▶ [Supplied material]
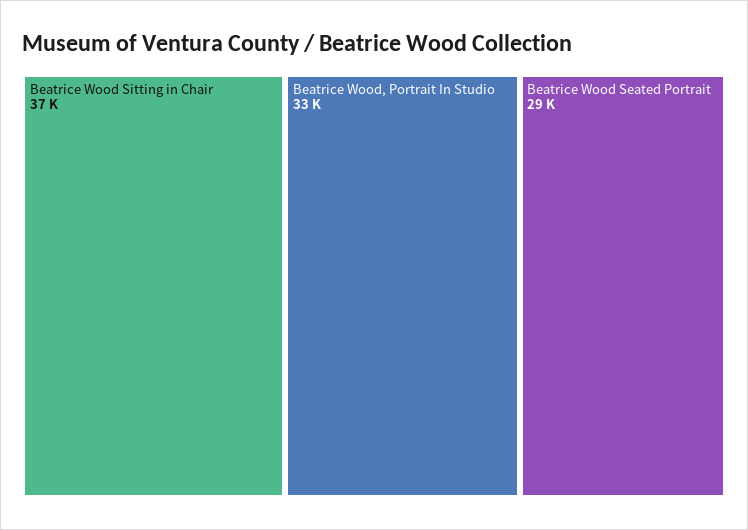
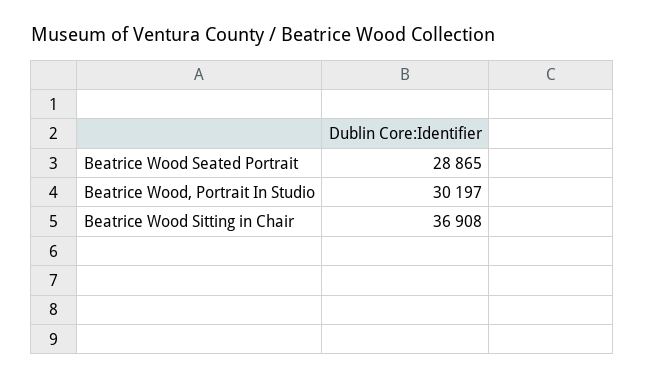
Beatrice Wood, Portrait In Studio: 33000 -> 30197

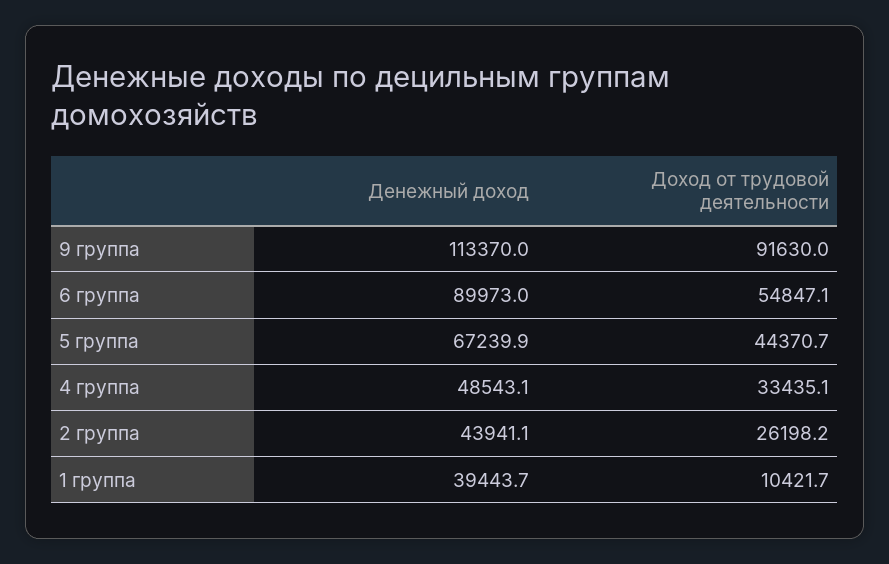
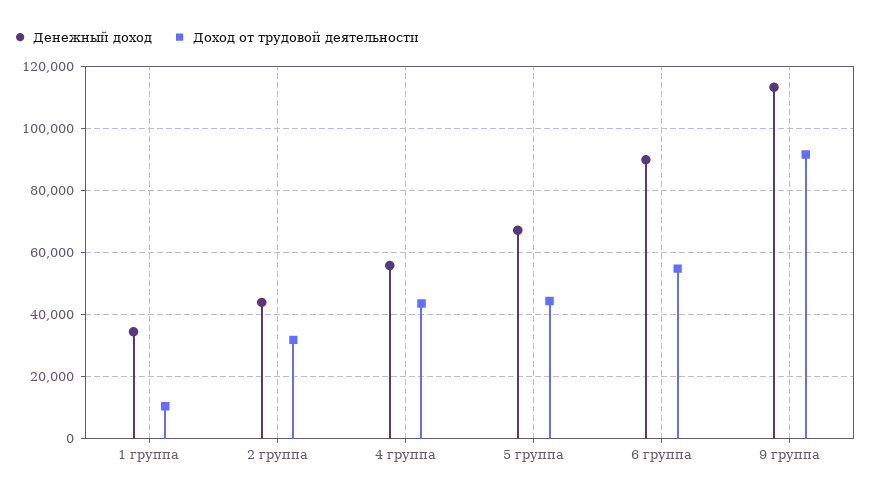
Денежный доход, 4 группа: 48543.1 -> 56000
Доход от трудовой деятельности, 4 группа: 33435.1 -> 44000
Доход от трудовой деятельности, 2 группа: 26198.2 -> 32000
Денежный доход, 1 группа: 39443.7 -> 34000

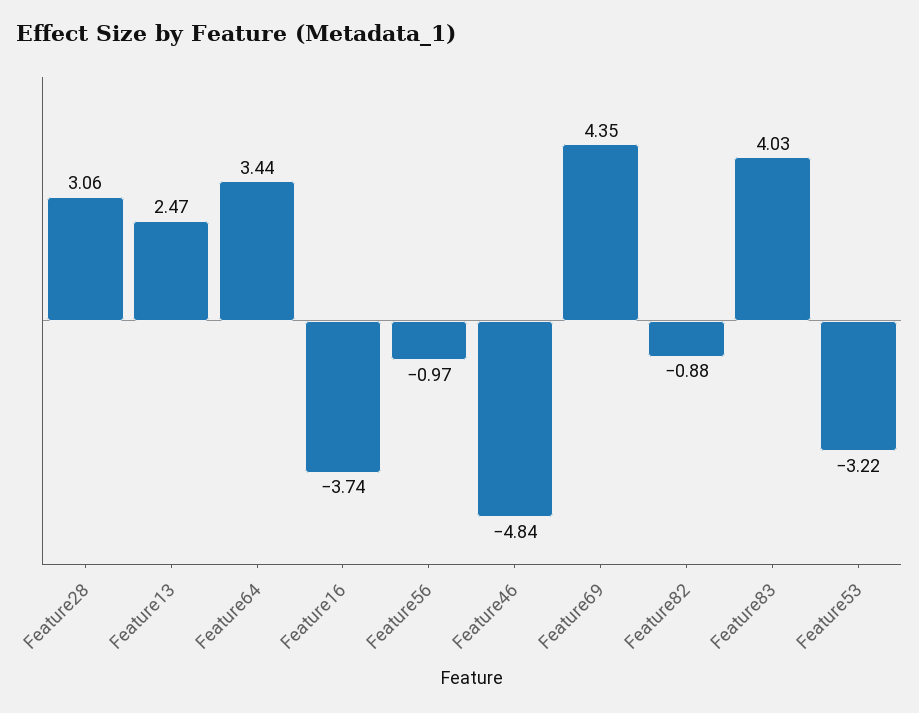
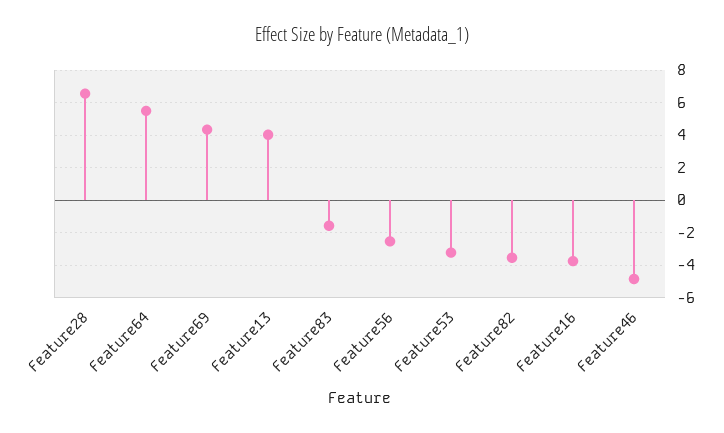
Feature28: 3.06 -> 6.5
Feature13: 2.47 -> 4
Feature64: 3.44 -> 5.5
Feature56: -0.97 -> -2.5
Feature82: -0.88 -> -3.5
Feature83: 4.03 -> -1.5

▶ [What is required] Retype every entry exactly as written, but omit the pictures.

▶ [Task answer]
Beatrice Wood, Portrait In Studio: 33000 -> 30197

Денежный доход, 4 группа: 48543.1 -> 56000
Доход от трудовой деятельности, 4 группа: 33435.1 -> 44000
Доход от трудовой деятельности, 2 группа: 26198.2 -> 32000
Денежный доход, 1 группа: 39443.7 -> 34000

Feature28: 3.06 -> 6.5
Feature13: 2.47 -> 4
Feature64: 3.44 -> 5.5
Feature56: -0.97 -> -2.5
Feature82: -0.88 -> -3.5
Feature83: 4.03 -> -1.5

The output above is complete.